Information supplied

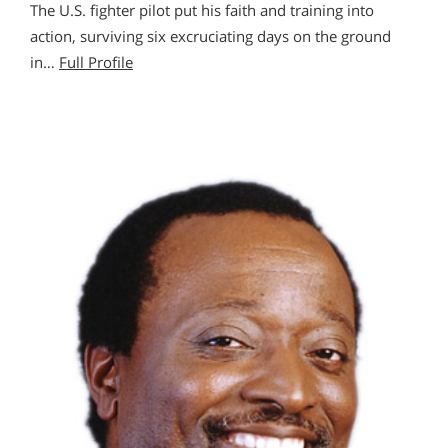
The U.S. fighter pilot put his faith and training into
action, surviving six excruciating days on the ground
in…
Full Profile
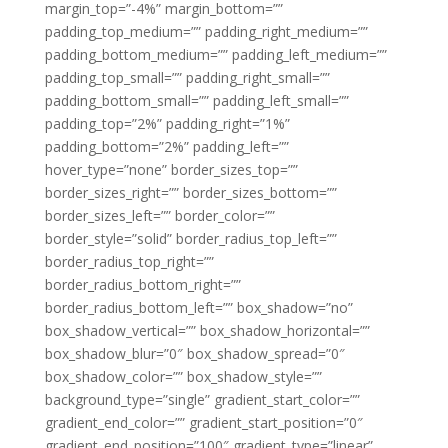
margin_top=”-4%” margin_bottom=””
padding_top_medium=”” padding_right_medium=””
padding_bottom_medium=”” padding_left_medium=””
padding_top_small=”” padding_right_small=””
padding_bottom_small=”” padding_left_small=””
padding_top=”2%” padding_right=”1%”
padding_bottom=”2%” padding_left=””
hover_type=”none” border_sizes_top=””
border_sizes_right=”” border_sizes_bottom=””
border_sizes_left=”” border_color=””
border_style=”solid” border_radius_top_left=””
border_radius_top_right=””
border_radius_bottom_right=””
border_radius_bottom_left=”” box_shadow=”no”
box_shadow_vertical=”” box_shadow_horizontal=””
box_shadow_blur=”0″ box_shadow_spread=”0″
box_shadow_color=”” box_shadow_style=””
background_type=”single” gradient_start_color=””
gradient_end_color=”” gradient_start_position=”0″
gradient_end_position=”100″ gradient_type=”linear”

To-do item
Where pictures sit among the data above, omit them, and output the rest exactly.

Task result
The U.S. fighter pilot put his faith and training into
action, surviving six excruciating days on the ground
in…
Full Profile
margin_top=”-4%” margin_bottom=””
padding_top_medium=”” padding_right_medium=””
padding_bottom_medium=”” padding_left_medium=””
padding_top_small=”” padding_right_small=””
padding_bottom_small=”” padding_left_small=””
padding_top=”2%” padding_right=”1%”
padding_bottom=”2%” padding_left=””
hover_type=”none” border_sizes_top=””
border_sizes_right=”” border_sizes_bottom=””
border_sizes_left=”” border_color=””
border_style=”solid” border_radius_top_left=””
border_radius_top_right=””
border_radius_bottom_right=””
border_radius_bottom_left=”” box_shadow=”no”
box_shadow_vertical=”” box_shadow_horizontal=””
box_shadow_blur=”0″ box_shadow_spread=”0″
box_shadow_color=”” box_shadow_style=””
background_type=”single” gradient_start_color=””
gradient_end_color=”” gradient_start_position=”0″
gradient_end_position=”100″ gradient_type=”linear”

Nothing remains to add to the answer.